Daniel Kahneman, a Nobel-winning psychologist at Princeton, has
explained the paradox of the unhappy rich in terms of "the hedonic
treadmill": as we earn more income, our material expectations ratchet
inexorably upward, so there's never enough money. The chase for ever
more expensive pleasures never ends. As a result, the rich end up
needing more to be as satisfied as the poor are with less money and
lower expectations.
In 2004, Kahneman reported data from a survey of 2000 women showing that
good personal relationships - far more than money - determine how
satisfied people are with their lives.
The emerging field of social neuroscience, which studies how people's
brains operate during interactions with others, is beginning to explain
Kahneman's conclusions. Satisfying relationships, it seems, have
powerful effects on brain function, particularly the neural centers for
pleasure.
Consider, for instance, research that has been done on attraction.
Neuroscientists scanned the brains of men while they looked at photos of
various women. Only when a man looked at a woman who was attractive to
him /and/ appeared to be looking him straight in the eye (as if she were
interested in him, too) did his brain secrete a dose of *dopamine, a
*brain chemical that delivers pleasure.
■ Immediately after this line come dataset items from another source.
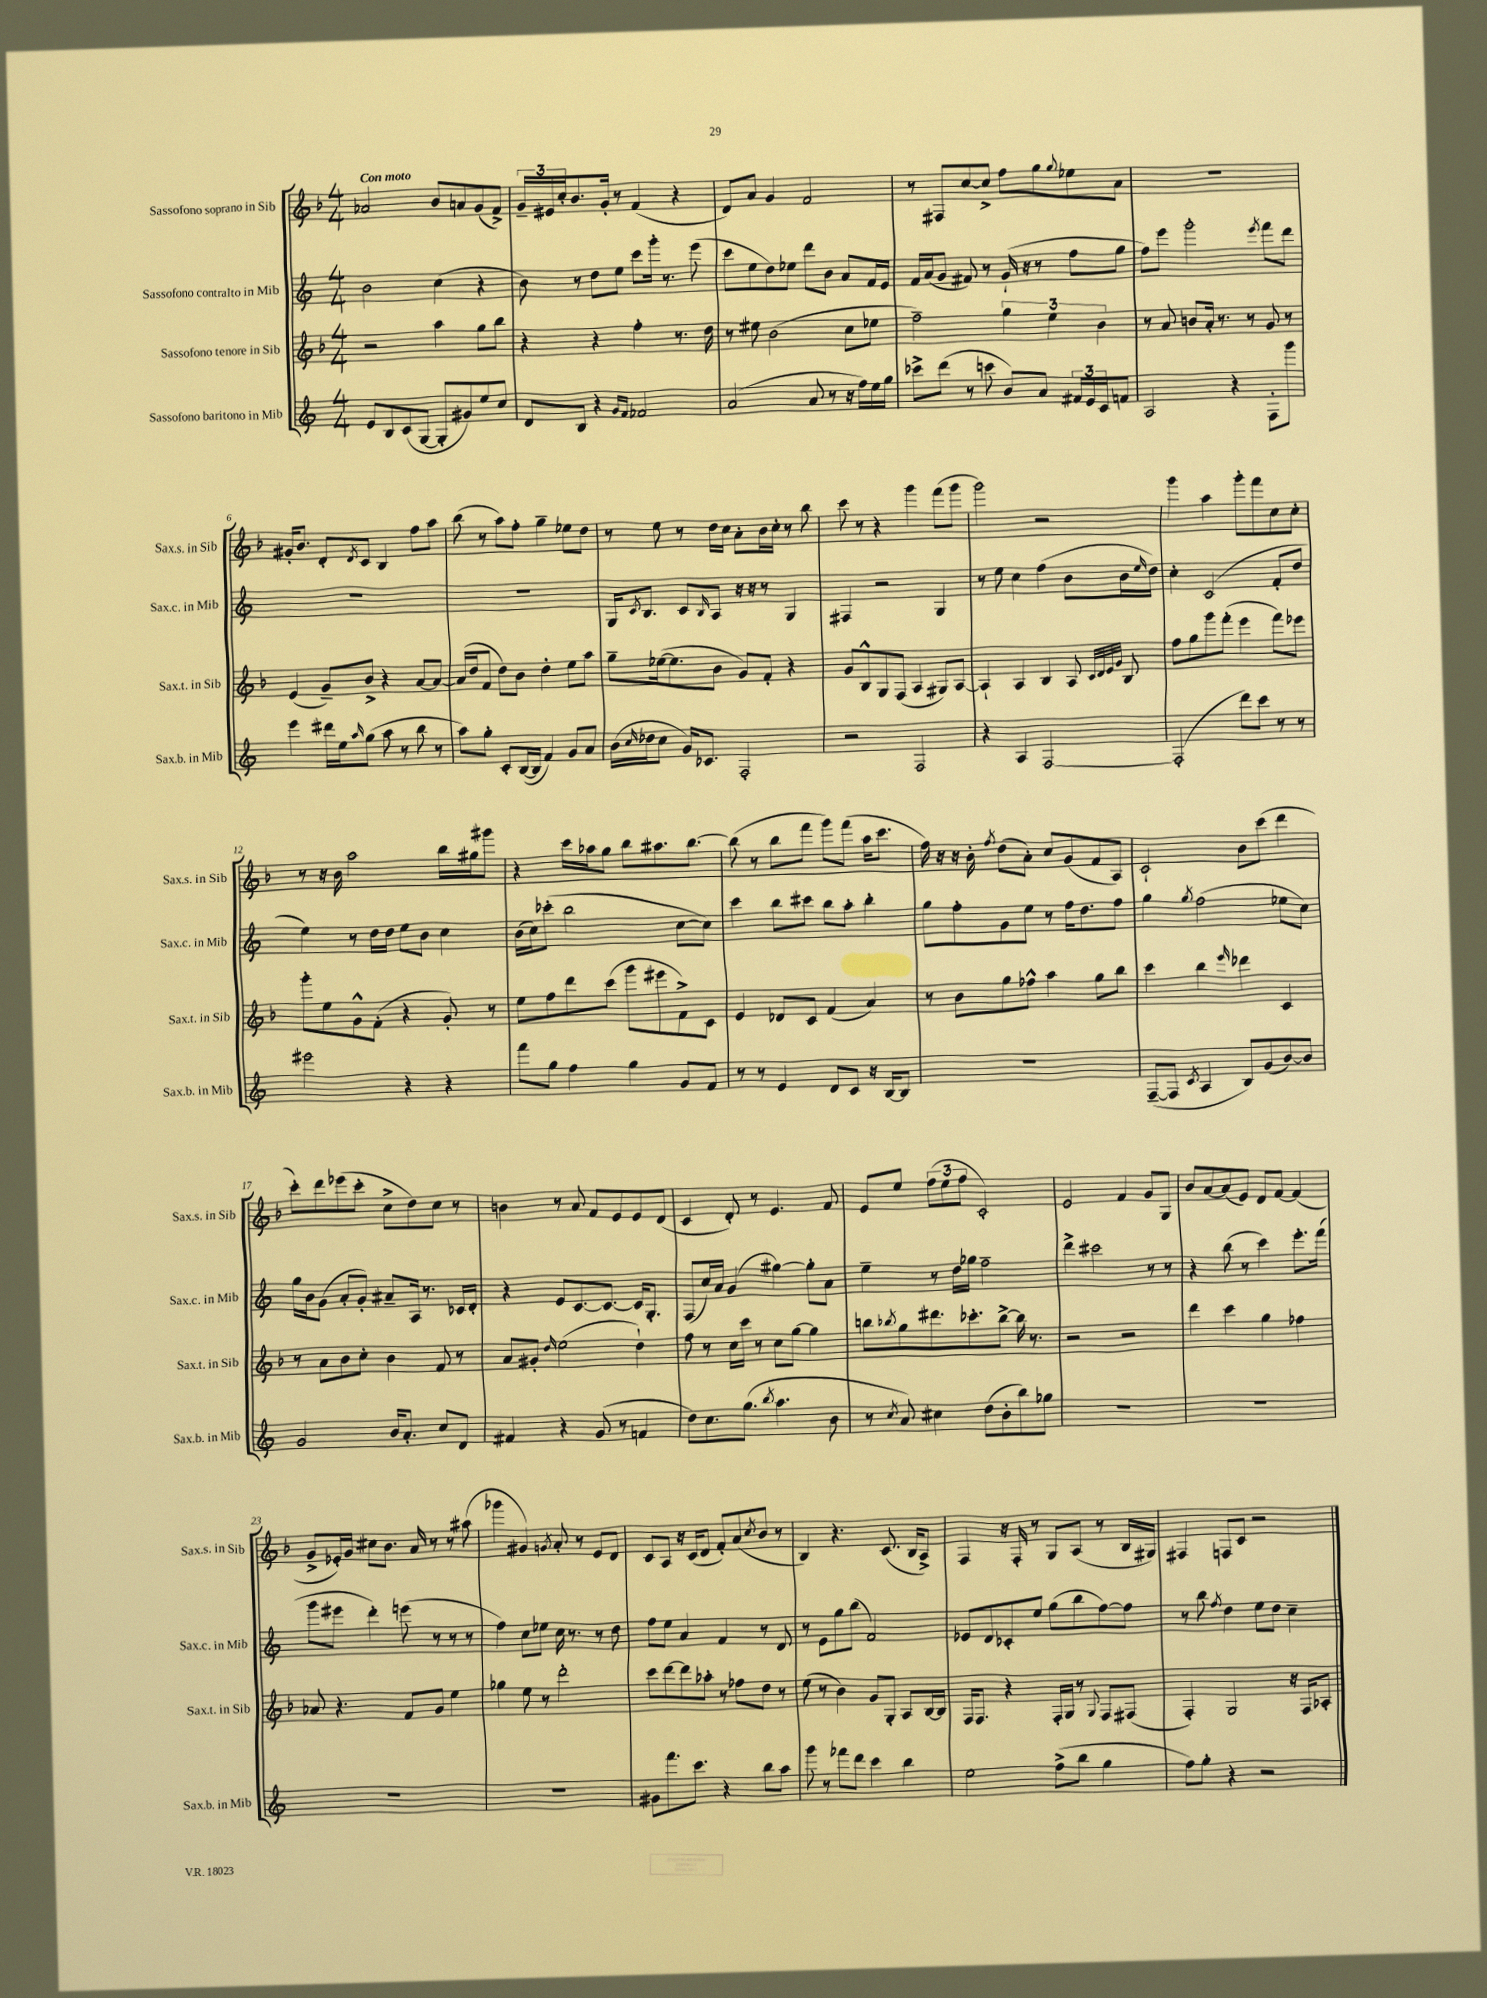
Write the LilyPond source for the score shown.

<<
\new StaffGroup <<
\new Staff = "s0" \with { instrumentName = "Sassofono soprano in Sib" shortInstrumentName = "Sax.s. in Sib" } {
    \clef treble \key f \major \numericTimeSignature \time 4/4 \tempo "Con moto"
    aes'2 bes'8 a'8 g'8( f'8->) |
    \tuplet 3/2 { g'16-- eis'16 c''16-. } bes'8. g'16-. r8 f'4( r4 |
    d'8) a'8 g'4 f'2 |
    r8 fis8 c''8~ c''8-> f''8 g''8 \appoggiatura { g''8 } ees''8 a'8 |
    R1 |
    gis'16-. bes'8. d'8-. \acciaccatura { d'8 } c'8 bes4 f''8 a''8 |
    bes''8( r8 a''8) f''8-. g''4-- ees''8 d''8 |
    r8 e''8 r8 d''16 c''16 a'8-. bes'16 c''16-. r8 bes''8 |
    c'''8 r8 r4 g'''4 f'''8( g'''8 |
    g'''2) r2 |
    g'''4 a''4 g'''8-. f'''8 c''8 c''8-. |
    r8 r16 bes'16 a''2 bes''16 gis''16 gis'''8 |
    r4 c'''16 aes''16 g''8 bes''8 ais''8. bes''8.~ |
    bes''8( r8 bes''8 f'''8 g'''8) f'''8( a''16 c'''8. |
    f''16) r16 r16 bes'16-. \acciaccatura { f''8 } d''8( a'8-.) c''8 g'8( f'8 a8) |
    c'2-! bes'8 c'''8( d'''4 |
    c'''8-.) d'''8 ees'''8( c'''8-. c''8-> d''8) c''8 r8 |
    b'4 r8 a'8 f'8 e'8 e'8 d'8( |
    c'4 d'8-.) r8 e'4. f'8 |
    e'8 e''8 \tuplet 3/2 { f''8( e''8 f''8 } c'2-.) |
    e'2 f'4 g'8 g8 |
    bes'8 a'8~ a'8( e'8) d'8 f'8~ f'4( |
    g'8-> ees'16-.) g'16 cis''8 bes'8. a'16 r8 r8 ais''8( |
    ges'''4 gis'4) \acciaccatura { g'8 } a'8-. r8 e'8 d'8 |
    c'8 a8 r16 c'16( d'8 f'8-.) a'8( \acciaccatura { c''8 } bes'8 r8 |
    bes4) r4. c'8.( bes16 a8->) |
    f4 r16 f16-. r8 g8 a8( r8 bes16 gis16) |
    fis4 f8 c'8 r2 \bar "|." |
}
\new Staff = "s1" \with { instrumentName = "Sassofono contralto in Mib" shortInstrumentName = "Sax.c. in Mib" } {
    \clef treble \key c \major \numericTimeSignature \time 4/4
    b'2 c''4( r4 |
    b'8) r8 d''8 e''8 c'''8 g'''16-. r8. e'''8( |
    c'''8 e''8 d''8) ees''8 d'''8 b'8 a'8 f'16 e'16 |
    f'16 a'16( g'8 fis'8) r8 g'16-!( r16 r8 f''8 g''8 |
    f''8) e'''8 g'''2-. \acciaccatura { e'''8 } f'''8 d'''8 |
    R1 |
    R1 |
    g16 \acciaccatura { c'8 } b8. c'8 \grace { b16 } a8 r16 r16 r8 g4 |
    fis4 r2 g4 |
    r8 e''8 c''4 f''4( b'8 b'16 \grace { e''16 } d''16) |
    c''4-. c'2( f'8-. d''8 |
    e''4) r8 d''16 d''16 e''8 b'8 c''4 |
    b'16( c''16) ces'''8-.( b''2 c''8~ c''8) |
    c'''4 b''8 cis'''8 b''8 a''8-. b''4-. |
    g''8 f''8-. g'8 e''8 r8 f''16 d''8. f''8 |
    g''4 \acciaccatura { g''8 } f''2( ees''8 c''8) |
    g''16 b'16 g'8( a'8-. g'8-.) ais'8-- a16 r8. ces'16 d'16-. |
    r4 e'8 c'8.~ c'8.~ c'16 g8.-. |
    f8( c''16) a'16 g'4( gis''4~) gis''8-. a'8 |
    e''4-- r8 d''16 ges''16 f''2-- |
    d'''4-> cis'''2 r8 r8 |
    r4 b''8( r8 c'''4) e'''8.-. f'''16( |
    g'''8 eis'''8 d'''4-.) e'''8( r8 r8 r8 |
    f''4) c''8 ees''8 c''16 r8. r8 d''8 |
    f''8 e''8 a'4 f'4 r8 d'8 |
    r8 e'8 g''8 b''8( f'2) |
    ees'8 d'8 ces'8-. e''8 g''8( b''8 f''8~) f''8 |
    r8 b''8 \acciaccatura { f''8 } d''4 e''8 d''8 c''4-- \bar "|." |
}
\new Staff = "s2" \with { instrumentName = "Sassofono tenore in Sib" shortInstrumentName = "Sax.t. in Sib" } {
    \clef treble \key f \major \numericTimeSignature \time 4/4
    r2 a''4 g''8 bes''8 |
    r4 r4 f''4-. r8. d''16 |
    r8 eis''8 bes'2( c''8 ees''8 |
    f''2--) \tuplet 3/2 { g''4 e''4 bes'4 } |
    r8 a'8 b'8 a'16-. r8. r8 g'8 r8 |
    e'4( g'8--) bes'8-> r4 a'8~ a'8~ |
    a'16( d''16 f'8 d''8) bes'8 d''4-. e''8 a''8 |
    g''8-- ees''16~( ees''8. bes'8 g'8) f'8-. r4 |
    g'8 bes8-^ g8 f8( a4 gis8) a8~ |
    a4-! a4 bes4 a8 \grace { c'32 d'32 e'32 g'32 } bes8 |
    f''8 g''8 g'''8 f'''8-.( e'''4 f'''8) ees'''8 |
    g'''8-. e''8 g'8-^ f'8-.( r4 g'8-.) r8 |
    e''8 f''8 d'''8 c'''8( g'''8 eis'''8 f'8->) c'8 |
    e'4 des'8 c'8 f'4( a'4) |
    r8 bes'8 g''8 fes''8-^ a''4 g''8 bes''8 |
    c'''4 bes''4 \grace { e'''16 } des'''4 c'4 |
    r8 a'8 bes'8 c''8-. bes'4 f'8 r8 |
    a'8 gis'8-. \grace { d''16 } e''2( d''4-!) |
    f''8 r8 c''16 c'''16 r8 c''8 g''8~ g''4 |
    b''8 \acciaccatura { bes''8 } g''8 dis'''8. ces'''8.-. bes''8~-> bes''16 r8. |
    r2 r2 |
    d'''4 c'''4 g''4 fes''4 |
    aes'8 r4. f'8 g'8 e''4 |
    ges''4 e''8 r8 d'''2-. |
    c'''8 d'''8~ d'''8 aes''8-. r8 fes''8 d''8 r8 |
    e''8( r8 bes'4) g'8 g8-. a8 bes16~ bes16 |
    f16 f8. r4 f16-. g16 r8 \appoggiatura { g8 } f8 fis8( |
    f4-.) g2 r16 f16 aes8-. \bar "|." |
}
\new Staff = "s3" \with { instrumentName = "Sassofono baritono in Mib" shortInstrumentName = "Sax.b. in Mib" } {
    \clef treble \key c \major \numericTimeSignature \time 4/4
    e'8 b8 c'8( g8~ g8-. gis'8) e''8 c''8 |
    d'8 b8 r4 \grace { g'16 f'16 } fes'2 |
    a'2( a'8 r8 r16 f''16) e''16 g''16 |
    ces'''8-> d'''8( r8 c'''8 b'8) a'8 \tuplet 3/2 { fis'16 e'16 c'16 } f'8 |
    a2 r4 f8-. g'''8 |
    e'''4 dis'''16 e''16 \grace { a''16 } g''8( a''8 r8 b''8 r8 |
    a''8) g''8-. c'8-. b16~( b16 f'4) g'8 a'8 |
    b'16( \grace { c''16 } des''16 c''8 g'16) ces'8. f2-. |
    r2 f2 |
    r4 a4 f2~ |
    f2-.( d'''8) c'''8 r8 r8 |
    eis'''2 r4 r4 |
    f'''8 g''8 f''4 g''4 g'8 f'8 |
    r8 r8 e'4 d'8 c'8 r16 b16~ b8 |
    R1 |
    f8~--( f8 \acciaccatura { c'8 } a4 b8) g'8( b'8~) b'8 |
    g'2 b'16 a'8.-. c''8 d'8 |
    fis'4 r4 g'8( r8 f'4 |
    d''8) c''8. g''8.( \acciaccatura { b''8 } a''4. b'8 |
    r8 \acciaccatura { c''8 } a'8) cis''4 d''8( b'8-. b''8) ges''8 |
    R1 |
    R1 |
    R1 |
    R1 |
    gis'8 f'''8. c'''8. r4 b''8 a''8 |
    g'''8 r8 fes'''8 d'''8 c'''4 b''4 |
    e''2 f''8->( b''8 g''4 |
    f''8) g''8-. r4 r2 \bar "|." |
}
>>
>>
If the man was not drawn to the
woman, or when her eyes looked elsewhere, there were no molecules of joy.
At University College London, researchers recruited men and women who
were "truly, deeply and madly" in love to have their brains imaged while
they looked at photos of their romantic partners. As the subjects gazed
at the pictures, their brains lit up neural areas that also activate
during another kind of euphoria: narcotic addiction. Apparently, the
intense happiness of romance owes much of its ecstasy to the same brain
receptors that respond to opiates. Jaak Panksepp, a neuroscientist at
Bowling Green State University, in Ohio, proposes that a couple falling
in love go through the *neural equivalent of forming an addiction* - to
each other.
That is not the only kind of neurochemical thrill love can provide.
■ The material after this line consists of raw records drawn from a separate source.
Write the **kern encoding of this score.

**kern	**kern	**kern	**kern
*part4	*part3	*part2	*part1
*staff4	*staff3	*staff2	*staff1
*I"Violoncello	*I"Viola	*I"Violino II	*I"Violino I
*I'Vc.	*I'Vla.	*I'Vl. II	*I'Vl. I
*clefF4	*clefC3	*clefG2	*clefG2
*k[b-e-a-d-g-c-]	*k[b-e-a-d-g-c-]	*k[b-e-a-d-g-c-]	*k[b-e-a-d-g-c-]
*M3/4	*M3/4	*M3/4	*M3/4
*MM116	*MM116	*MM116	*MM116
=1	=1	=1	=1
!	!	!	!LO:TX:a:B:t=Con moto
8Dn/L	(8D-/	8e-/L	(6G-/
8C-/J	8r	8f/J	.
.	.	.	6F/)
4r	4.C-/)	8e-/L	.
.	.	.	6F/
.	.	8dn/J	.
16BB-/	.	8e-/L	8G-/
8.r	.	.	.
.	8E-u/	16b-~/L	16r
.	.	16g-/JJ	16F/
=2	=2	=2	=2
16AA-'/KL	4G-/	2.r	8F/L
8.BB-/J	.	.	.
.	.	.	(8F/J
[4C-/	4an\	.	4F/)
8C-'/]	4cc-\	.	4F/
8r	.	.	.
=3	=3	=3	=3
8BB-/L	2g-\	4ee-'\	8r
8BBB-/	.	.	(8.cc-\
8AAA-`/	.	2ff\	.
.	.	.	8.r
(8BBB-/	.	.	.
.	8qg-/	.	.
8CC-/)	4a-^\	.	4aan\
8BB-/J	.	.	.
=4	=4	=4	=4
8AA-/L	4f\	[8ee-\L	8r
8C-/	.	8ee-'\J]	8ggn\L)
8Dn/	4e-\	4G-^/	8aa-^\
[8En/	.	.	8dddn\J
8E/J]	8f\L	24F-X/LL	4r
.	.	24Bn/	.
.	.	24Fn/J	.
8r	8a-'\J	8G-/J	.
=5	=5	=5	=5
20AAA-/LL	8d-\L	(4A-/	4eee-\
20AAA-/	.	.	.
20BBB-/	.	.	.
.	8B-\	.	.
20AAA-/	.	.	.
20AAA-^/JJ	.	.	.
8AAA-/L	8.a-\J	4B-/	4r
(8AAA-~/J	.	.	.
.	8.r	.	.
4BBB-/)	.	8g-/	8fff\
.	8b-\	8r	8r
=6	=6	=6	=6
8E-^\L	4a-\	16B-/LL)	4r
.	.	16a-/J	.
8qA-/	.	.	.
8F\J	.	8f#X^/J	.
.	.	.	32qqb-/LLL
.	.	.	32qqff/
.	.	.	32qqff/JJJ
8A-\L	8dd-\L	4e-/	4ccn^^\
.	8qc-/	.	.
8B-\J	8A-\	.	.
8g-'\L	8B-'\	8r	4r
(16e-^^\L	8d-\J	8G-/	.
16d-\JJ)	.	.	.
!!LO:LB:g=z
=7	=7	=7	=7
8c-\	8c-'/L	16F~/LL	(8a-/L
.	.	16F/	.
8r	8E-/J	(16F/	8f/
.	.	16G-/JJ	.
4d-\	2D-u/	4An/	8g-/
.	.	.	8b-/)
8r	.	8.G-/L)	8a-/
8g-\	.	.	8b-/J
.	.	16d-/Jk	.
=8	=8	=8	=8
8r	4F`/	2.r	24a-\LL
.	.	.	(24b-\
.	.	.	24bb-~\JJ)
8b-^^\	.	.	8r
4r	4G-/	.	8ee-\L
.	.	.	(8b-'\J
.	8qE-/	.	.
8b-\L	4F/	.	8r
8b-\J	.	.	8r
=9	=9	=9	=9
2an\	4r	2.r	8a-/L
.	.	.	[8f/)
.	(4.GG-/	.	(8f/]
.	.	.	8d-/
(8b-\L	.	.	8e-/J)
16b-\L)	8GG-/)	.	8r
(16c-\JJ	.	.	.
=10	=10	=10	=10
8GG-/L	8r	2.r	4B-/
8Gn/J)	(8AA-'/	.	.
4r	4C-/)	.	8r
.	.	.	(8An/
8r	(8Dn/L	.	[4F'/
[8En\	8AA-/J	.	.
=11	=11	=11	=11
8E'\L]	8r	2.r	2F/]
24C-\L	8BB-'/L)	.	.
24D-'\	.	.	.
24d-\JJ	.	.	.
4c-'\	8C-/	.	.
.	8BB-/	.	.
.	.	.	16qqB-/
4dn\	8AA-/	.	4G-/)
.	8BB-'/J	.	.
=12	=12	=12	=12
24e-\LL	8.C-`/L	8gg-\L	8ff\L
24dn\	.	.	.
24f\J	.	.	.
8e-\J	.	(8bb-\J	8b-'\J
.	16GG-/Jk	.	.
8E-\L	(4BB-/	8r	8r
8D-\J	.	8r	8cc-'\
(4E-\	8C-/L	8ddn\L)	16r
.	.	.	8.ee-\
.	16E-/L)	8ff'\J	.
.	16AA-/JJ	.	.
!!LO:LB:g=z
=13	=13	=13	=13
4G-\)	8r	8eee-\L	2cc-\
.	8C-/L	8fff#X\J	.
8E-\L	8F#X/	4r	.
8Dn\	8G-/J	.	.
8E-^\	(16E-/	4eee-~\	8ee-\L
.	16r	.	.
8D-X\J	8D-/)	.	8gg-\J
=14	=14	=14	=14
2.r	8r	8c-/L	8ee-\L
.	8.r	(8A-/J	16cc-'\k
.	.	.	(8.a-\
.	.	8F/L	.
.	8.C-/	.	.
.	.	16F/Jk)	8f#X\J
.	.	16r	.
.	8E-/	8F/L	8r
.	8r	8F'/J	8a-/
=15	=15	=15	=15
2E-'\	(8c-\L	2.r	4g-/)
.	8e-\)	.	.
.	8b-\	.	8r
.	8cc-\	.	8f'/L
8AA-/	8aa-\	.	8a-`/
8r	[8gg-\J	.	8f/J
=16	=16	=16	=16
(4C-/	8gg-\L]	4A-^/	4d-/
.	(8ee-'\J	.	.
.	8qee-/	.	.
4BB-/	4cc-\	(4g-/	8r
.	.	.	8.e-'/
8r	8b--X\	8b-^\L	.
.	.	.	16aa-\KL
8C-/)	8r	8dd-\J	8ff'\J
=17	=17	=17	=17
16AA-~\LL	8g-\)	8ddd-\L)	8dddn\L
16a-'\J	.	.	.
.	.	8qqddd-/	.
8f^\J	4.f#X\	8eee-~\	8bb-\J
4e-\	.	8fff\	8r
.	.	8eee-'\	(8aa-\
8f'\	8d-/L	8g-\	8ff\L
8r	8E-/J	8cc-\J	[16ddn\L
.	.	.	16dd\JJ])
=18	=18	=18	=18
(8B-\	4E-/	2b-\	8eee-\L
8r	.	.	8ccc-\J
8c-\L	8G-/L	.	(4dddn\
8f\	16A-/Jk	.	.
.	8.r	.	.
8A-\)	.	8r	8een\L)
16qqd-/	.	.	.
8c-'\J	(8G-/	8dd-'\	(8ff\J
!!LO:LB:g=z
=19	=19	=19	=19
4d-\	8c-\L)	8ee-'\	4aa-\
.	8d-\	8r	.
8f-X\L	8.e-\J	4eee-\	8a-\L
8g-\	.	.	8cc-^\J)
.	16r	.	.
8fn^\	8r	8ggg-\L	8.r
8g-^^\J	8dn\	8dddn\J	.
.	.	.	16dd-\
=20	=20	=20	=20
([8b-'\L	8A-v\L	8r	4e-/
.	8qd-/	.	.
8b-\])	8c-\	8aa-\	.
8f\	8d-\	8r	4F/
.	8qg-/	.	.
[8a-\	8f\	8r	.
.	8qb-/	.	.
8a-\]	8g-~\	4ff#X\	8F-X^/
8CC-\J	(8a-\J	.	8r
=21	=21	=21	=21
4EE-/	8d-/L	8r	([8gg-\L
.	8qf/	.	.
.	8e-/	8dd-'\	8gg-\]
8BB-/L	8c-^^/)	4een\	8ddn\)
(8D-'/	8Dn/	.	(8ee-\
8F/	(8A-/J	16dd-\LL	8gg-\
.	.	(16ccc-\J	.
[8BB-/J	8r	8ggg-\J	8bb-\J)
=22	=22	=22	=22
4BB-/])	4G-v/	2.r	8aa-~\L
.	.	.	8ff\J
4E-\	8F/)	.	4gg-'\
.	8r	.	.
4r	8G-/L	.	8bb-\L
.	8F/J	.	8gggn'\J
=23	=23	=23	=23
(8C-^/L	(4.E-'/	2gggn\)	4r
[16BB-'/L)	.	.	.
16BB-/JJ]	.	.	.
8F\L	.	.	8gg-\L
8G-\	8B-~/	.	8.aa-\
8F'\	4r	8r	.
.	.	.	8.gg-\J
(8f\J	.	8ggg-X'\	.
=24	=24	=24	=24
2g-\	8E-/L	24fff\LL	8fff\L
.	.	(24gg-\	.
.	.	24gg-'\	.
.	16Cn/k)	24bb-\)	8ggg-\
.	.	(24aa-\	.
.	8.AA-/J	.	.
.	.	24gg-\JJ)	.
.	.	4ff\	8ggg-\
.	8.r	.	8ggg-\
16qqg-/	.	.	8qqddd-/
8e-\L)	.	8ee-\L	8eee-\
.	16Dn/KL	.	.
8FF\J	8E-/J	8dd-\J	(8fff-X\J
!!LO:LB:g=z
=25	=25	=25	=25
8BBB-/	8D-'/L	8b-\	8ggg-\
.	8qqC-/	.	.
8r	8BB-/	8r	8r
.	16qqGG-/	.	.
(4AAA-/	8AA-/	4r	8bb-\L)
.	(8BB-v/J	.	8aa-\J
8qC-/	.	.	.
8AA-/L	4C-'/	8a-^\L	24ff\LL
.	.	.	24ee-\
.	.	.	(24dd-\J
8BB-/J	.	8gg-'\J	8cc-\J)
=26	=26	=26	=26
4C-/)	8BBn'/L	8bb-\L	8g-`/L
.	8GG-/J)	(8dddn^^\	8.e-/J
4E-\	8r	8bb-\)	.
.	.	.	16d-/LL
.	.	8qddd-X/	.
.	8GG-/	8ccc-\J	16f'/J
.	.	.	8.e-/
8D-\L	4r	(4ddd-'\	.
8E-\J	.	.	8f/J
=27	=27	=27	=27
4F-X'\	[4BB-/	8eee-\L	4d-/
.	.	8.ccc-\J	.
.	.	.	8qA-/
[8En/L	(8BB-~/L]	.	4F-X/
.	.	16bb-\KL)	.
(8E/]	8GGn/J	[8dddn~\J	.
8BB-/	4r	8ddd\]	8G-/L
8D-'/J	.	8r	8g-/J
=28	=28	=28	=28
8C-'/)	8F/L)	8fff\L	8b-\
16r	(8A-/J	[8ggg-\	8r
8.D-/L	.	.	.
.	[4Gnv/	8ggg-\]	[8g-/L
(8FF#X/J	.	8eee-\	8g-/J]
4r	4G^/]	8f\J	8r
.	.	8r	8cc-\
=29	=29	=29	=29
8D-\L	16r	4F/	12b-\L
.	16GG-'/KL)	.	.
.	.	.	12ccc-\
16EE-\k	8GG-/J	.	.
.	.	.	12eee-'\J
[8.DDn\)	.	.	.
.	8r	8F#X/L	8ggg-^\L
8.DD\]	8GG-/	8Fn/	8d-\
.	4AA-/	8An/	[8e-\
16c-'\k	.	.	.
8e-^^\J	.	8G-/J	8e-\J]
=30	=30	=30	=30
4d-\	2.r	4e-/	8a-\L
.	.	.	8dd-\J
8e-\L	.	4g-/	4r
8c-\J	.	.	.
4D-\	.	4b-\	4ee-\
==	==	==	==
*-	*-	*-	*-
Another is the pleasant buzz we get from *oxytocin. *This potent
chemical floods a mother's brain after childbirth and while she nurses
her baby. But oxytocin is more than a molecule of motherly love: it
surges, too, *in both men and women after orgas*m.
Freud found parallels between a mother with her baby and the physical
intimacy of lovers. Both kinds of pairs immerse themselves in
skin-on-skin nuzzling and kissing, with a resultant euphoria. Perhaps
oxytocin is the neurochemical key to the pleasures of a good cuddle.
Kerstin Uvnäs-Moberg, a Swedish neuroendocrinologist, postulates that we
get a goodly dose of oxytocin any time we engage affectionately with
someone we like. In effect, people having a good time together stir the
release of oxytocin in each other's brains.
The neurochemical pleasures of feeling connected to our loved ones,
Panksepp has found, also operate in other mammals: lab rats, like
humans, prefer to be with others with whom they have savored the brain's
natural doses of oxytocin and opioids. This neurotransmitter-induced
serenity may be part of what cements our friendships and family ties.
Repeated good times with loved ones create a kind of Pavlovian
conditioning, until simply thinking about them triggers a bit of the
oxytocin we would feel in their presence. Small wonder that office
workers paper their cubicles with photos of family and friends.
Back in the 19th century, Walt Whitman summed it up in his ode to human
connection, "I Sing the Body Electric":
.To be with those I like is enough,
To stop in company with the rest at evening is enough,
To be surrounded by beautiful, curious, breathing, laughing flesh is
enough.
I do not ask any more delight, I swim in it as in the sea.
All things please the soul, but these things please the soul well.